A consortium of five universities, working with 31 industrial and innovation partners, will engage up to £36 million of support to advance robotics and Artificial Intelligence technologies for the inspection, repair, maintenance and certification of offshore energy platforms and assets.

The Edinburgh Centre for Robotics, a partnership between Heriot-Watt University and the University of Edinburgh, will lead a consortium that includes Imperial College London, the University of Oxford and the University of Liverpool. The five institutions will work collaboratively under the title of the ‘Offshore Robotics for Certification of Assets’ or ‘ORCA Hub’ to develop robotics and AI technologies for use in extreme and unpredictable environments.

The ORCA Hub will create robot-assisted asset inspection and maintenance technologies that are capable of making autonomous and semi-autonomous decisions and interventions across aerial, topside and marine domains.

Over £14.3 m of funding will come from the Engineering and Physical Sciences Research Council (EPSRC) with up to £18 m from 31 industry partners. The university consortium will contribute a further £3.6 m.

Professor David Lane, from Heriot-Watt University, and the director of the ORCA Hub said, “The international offshore energy industry faces many challenges, including near-permanent low oil prices, expensive decommissioning commitments of old infrastructure, particularly in the North Sea, and small margins on the traded commodity price per KWh of offshore renewable energy. Coupled to this, the offshore workforce is aging as the new generation of qualified graduates seek less hazardous onshore opportunities.

“The goal is to develop shore-operated autonomous and semi-autonomous solutions for inspection, maintenance and decommissioning of offshore energy infrastructure using marine, terrestrial and airborne robotic systems. The ORCA Hub’s activities are therefore designed to lead advancement in key robotics and A.I. technologies that will create a step change in the current practices of offshore inspection, repair and maintenance.
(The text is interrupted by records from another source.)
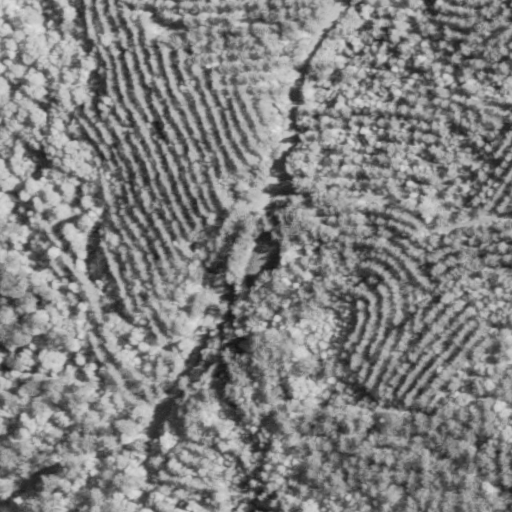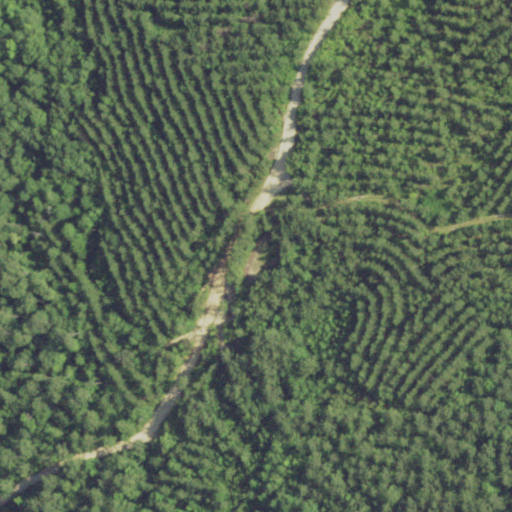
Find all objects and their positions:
road: (222, 282)
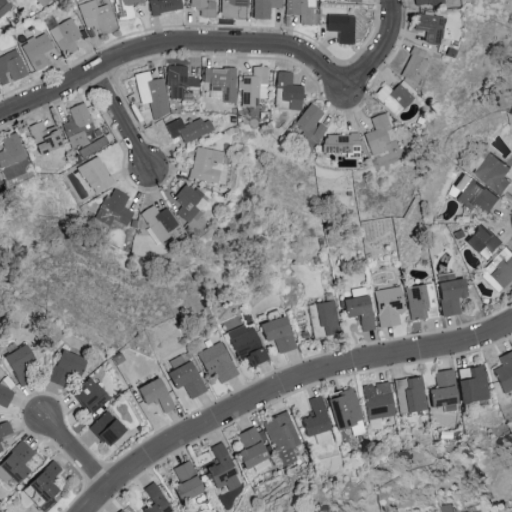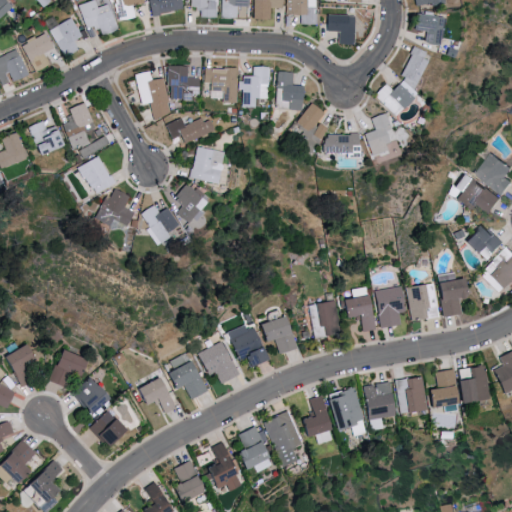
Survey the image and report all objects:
building: (14, 1)
building: (350, 2)
building: (426, 4)
building: (3, 6)
building: (164, 6)
building: (3, 7)
building: (204, 7)
building: (228, 7)
building: (232, 8)
building: (262, 8)
building: (264, 8)
building: (126, 9)
building: (300, 10)
building: (302, 10)
building: (96, 16)
building: (97, 18)
building: (340, 27)
building: (427, 27)
building: (341, 28)
building: (429, 29)
building: (64, 36)
building: (66, 37)
road: (173, 45)
building: (35, 50)
road: (377, 51)
building: (38, 52)
building: (412, 65)
building: (10, 66)
building: (413, 66)
building: (10, 68)
building: (220, 80)
building: (179, 83)
building: (221, 83)
building: (180, 84)
building: (252, 86)
building: (255, 89)
building: (285, 92)
building: (150, 93)
building: (152, 94)
building: (285, 94)
building: (392, 97)
building: (395, 98)
building: (309, 121)
road: (121, 122)
building: (311, 122)
building: (75, 125)
building: (77, 126)
building: (187, 128)
building: (187, 130)
building: (376, 134)
building: (41, 137)
building: (378, 137)
building: (45, 140)
building: (339, 143)
building: (341, 145)
building: (9, 149)
building: (10, 153)
building: (204, 164)
building: (206, 166)
building: (491, 172)
building: (93, 174)
building: (94, 175)
building: (0, 183)
building: (471, 193)
building: (187, 202)
building: (190, 204)
building: (112, 208)
building: (113, 211)
building: (156, 223)
building: (158, 225)
building: (481, 241)
building: (500, 268)
building: (448, 296)
building: (419, 301)
building: (386, 306)
building: (356, 311)
building: (322, 318)
building: (276, 334)
building: (244, 345)
building: (16, 360)
building: (177, 360)
building: (66, 362)
building: (215, 362)
building: (503, 371)
building: (184, 378)
building: (472, 385)
road: (285, 387)
building: (440, 390)
building: (152, 394)
building: (4, 395)
building: (86, 395)
building: (408, 395)
building: (376, 400)
building: (344, 410)
building: (313, 418)
building: (104, 428)
building: (4, 429)
building: (281, 437)
building: (321, 437)
building: (250, 451)
road: (77, 454)
building: (14, 462)
building: (220, 469)
building: (42, 481)
building: (183, 482)
building: (152, 499)
building: (446, 507)
building: (119, 510)
building: (510, 511)
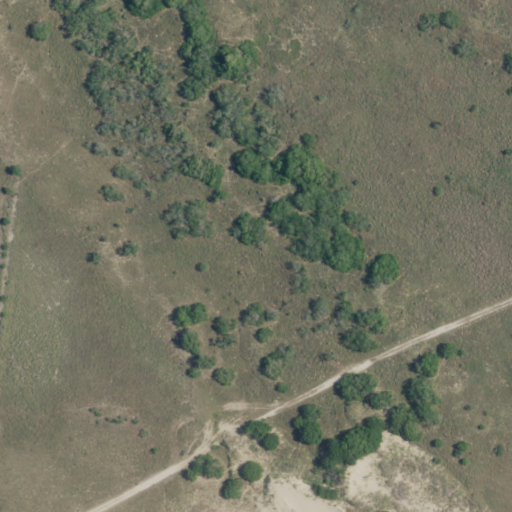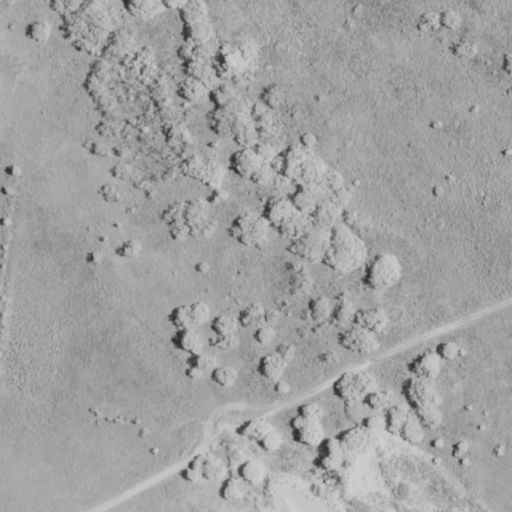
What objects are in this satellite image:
road: (12, 352)
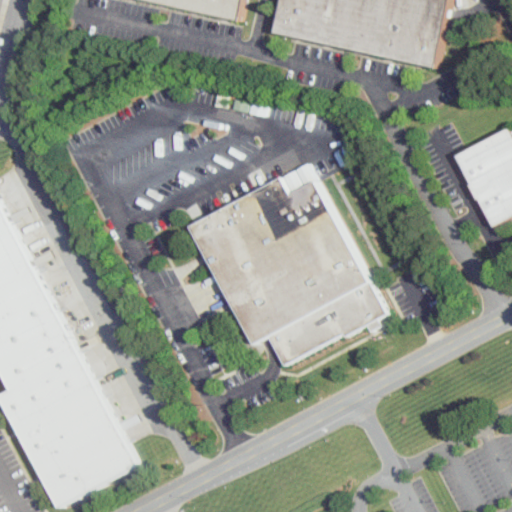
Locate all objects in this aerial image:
building: (226, 4)
building: (220, 5)
road: (504, 13)
building: (377, 24)
road: (255, 25)
building: (381, 25)
road: (360, 75)
road: (163, 125)
building: (496, 169)
building: (498, 173)
road: (212, 181)
road: (76, 244)
building: (299, 264)
building: (294, 274)
building: (57, 370)
building: (57, 375)
road: (324, 410)
road: (453, 437)
road: (496, 454)
road: (389, 459)
road: (465, 476)
road: (406, 490)
road: (11, 491)
road: (157, 507)
building: (327, 511)
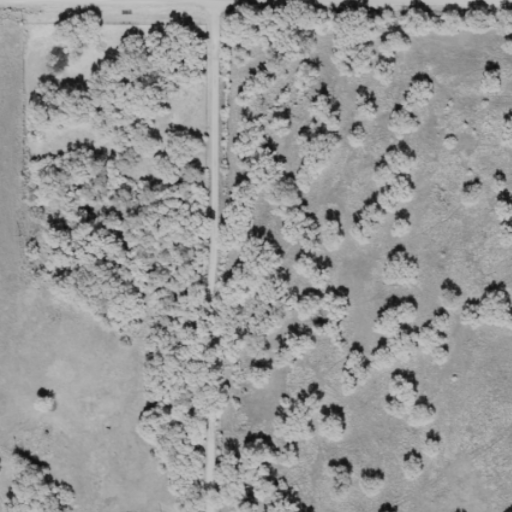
Ours will be the largest academic centre in the world for research into offshore asset robotics technology.”

Professor Sethu Vijayakumar from the University of Edinburgh, a deputy director of the ORCA Hub said, “The UK’s offshore energy sector is currently worth £40 billion and supports 440,000 jobs as well as having a supply chain of an additional £6 billion in goods and services exports. To ensure that the UK’s offshore oil and renewable energy fields remain economically viable, it is essential to develop more productive and agile products and services that UK SMEs, start-ups and the existing supply chain can export internationally.

“This collaborative partnership, involving experts from five leading universities, will develop technologies that can map and survey complex offshore structures using multiple robots that are equipped with distributed, mobile optical and acoustical spatial sensors.”